Em setembro, a empresa garantiu que vai a jogo no novo concurso de concessão a partir de 2027.Temos todas as valências para ganhar e continuar a operar o estaleiro”, confiou na altura Luís Braga, diretor comercial da Lisnave, durante a Porto Maritime Week, realizada em Matosinhos.

O responsável dizia não acreditar que fosse lançado em breve — “o caderno de encargos não é fácil de elaborar, é algo que vai demorar tempo” – e lembrou que “o estaleiro neste momento não permite construção, mas num novo contrato de concessão, a construção faz parte do leque de atividades”. “A Lisnave neste momento não constrói porque não pode”, reforçou.

Mas já é certo é que a Lisnave terá concorrência. A Martifer, que detém a West Sea, responsável pelos estaleiros de Viana do Castelo, mas também o empresário Mário Ferreira, da Douro Azul, já admitiram publicamente e repetidas vezes o interesse nos estaleiros da Mitrena.

Quanto à Silotagus, 24 anos depois da primeira tentativa para concessionar os silos de cereais da antiga Silopor a privados, o Governo deu em agosto o pontapé de saída para entregar a exploração dos terminais de granéis alimentares da Trafaria e do Beato, no Porto de Lisboa, e de Vale de Figueira, em Santarém.
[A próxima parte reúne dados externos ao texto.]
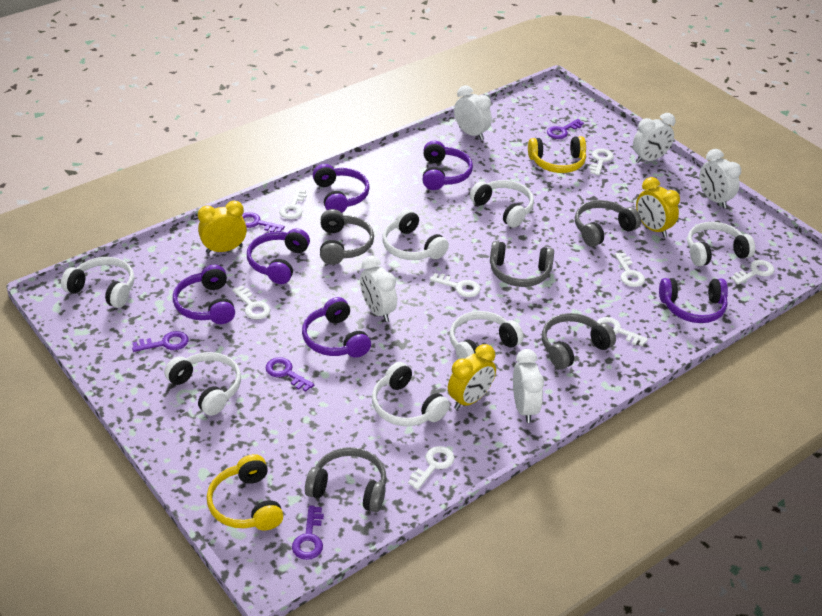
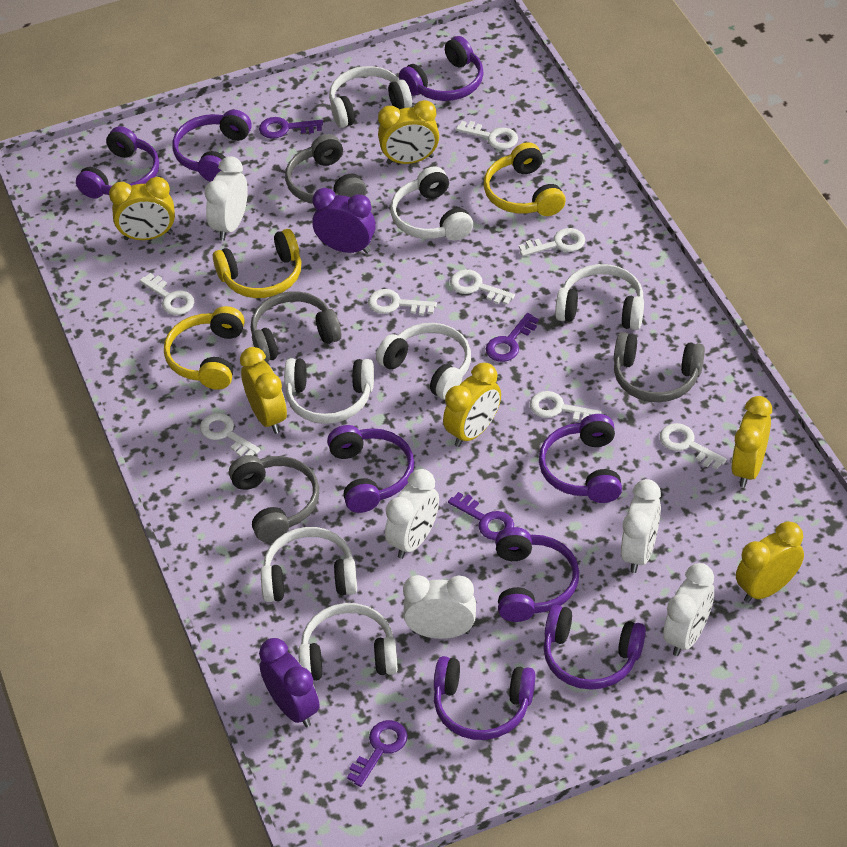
grey headphones: [305,447,387,512] [320,209,374,265] [490,241,554,287] [542,313,616,369] [575,200,641,247] = 5 -> [229,455,319,542] [251,292,342,362] [285,134,366,204] [614,332,705,402] = 4
purple clock: none = 0 -> [259,638,320,728] [312,188,376,254] = 2
purple headphones: [173,265,235,324] [247,228,310,284] [302,297,371,358] [313,164,370,213] [423,141,473,190] [659,278,728,323] = 6 -> [76,126,159,199] [172,110,252,182] [327,425,414,513] [399,36,484,101] [434,656,535,740] [495,527,579,622] [539,414,622,503] [543,605,646,690] = 8
purple key: [132,331,188,352] [242,212,285,232] [266,357,314,391] [292,506,324,560] [547,119,584,139] = 5 -> [259,117,323,139] [347,720,408,787] [448,492,514,540] [486,313,539,362] = 4
yellow clock: [198,200,247,254] [448,344,496,410] [636,177,680,237] = 3 -> [109,177,175,240] [240,347,287,434] [378,100,439,165] [443,363,501,447] [731,396,772,487] [736,522,804,603] = 6
yellow headphones: [207,454,284,530] [528,136,586,173] = 2 -> [164,306,245,390] [213,229,301,298] [484,142,566,216] = 3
O Executivo optou por um modelo de concessão e privatização simultânea, ou seja, o futuro comprador adquirirá a Silotagus e o direito de exploração, num processo semelhante ao utilizado com a ANA – Aeroportos de Portugal.
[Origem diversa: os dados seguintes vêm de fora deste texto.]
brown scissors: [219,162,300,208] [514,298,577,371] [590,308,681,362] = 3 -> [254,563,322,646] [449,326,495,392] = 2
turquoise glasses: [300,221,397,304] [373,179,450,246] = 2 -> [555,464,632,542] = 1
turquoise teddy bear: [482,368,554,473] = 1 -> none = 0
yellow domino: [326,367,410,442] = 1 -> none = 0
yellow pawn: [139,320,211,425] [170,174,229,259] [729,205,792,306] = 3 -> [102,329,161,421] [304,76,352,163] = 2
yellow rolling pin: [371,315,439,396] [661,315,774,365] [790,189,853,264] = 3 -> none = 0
O secretário de Estado das Infraestruturas explicou, em final de julho, que a operação não envolverá a venda dos silos e do cais, que continuarão a pertencer ao Estado, e que a concessão será inferior a 75 anos.

Já em Setúbal, o plano do Governo prevê a expansão do terrapleno com o lançamento de novos terminais (Ro-Ro e carga geral) e reforço das capacidades da indústria naval (concurso para o estaleiro da Mitrena).

Miguel Pinto Luz, ministro das Infraestruturas e Habitação, na Apresentação da Estratégia para os Portos Comerciais do Continente 2025-2035 – “PORTOS 5+”Hugo Amaral/ECO

O plano do Governo para os portos nacionais foi anunciado a 30 de julho. O Executivo pretende acelerar o crescimento das estruturas portuárias através do investimento das empresas e estima lançar 15 novas concessões até 2035, conforme consta na estratégia designada por “Portos 5+”.

Como a lei mudou no final do ano passado, passando a permitir que os contratos de concessão tenham agora no máximo 75 anos, em vez dos anteriores 30, esta alteração é vista como uma oportunidade de atrair concessionárias.

A estratégia para estas infraestruturas tem como objetivo aumentar a capacidade de carga portuária em 50% para 125 milhões de toneladas de carga, até 2035, e vai redefinir aquilo que o Executivo chama de “vocações estratégicas” dos portos.

Os operadores portuários privados, que serão chamados a injetar o grosso do capital, estão disponíveis para concorrer às novas concessões que vão ser lançadas, dependendo das condições apresentadas para os diferentes concursos. Mas já avisaram que nem todos os problemas se resolvem com investimento.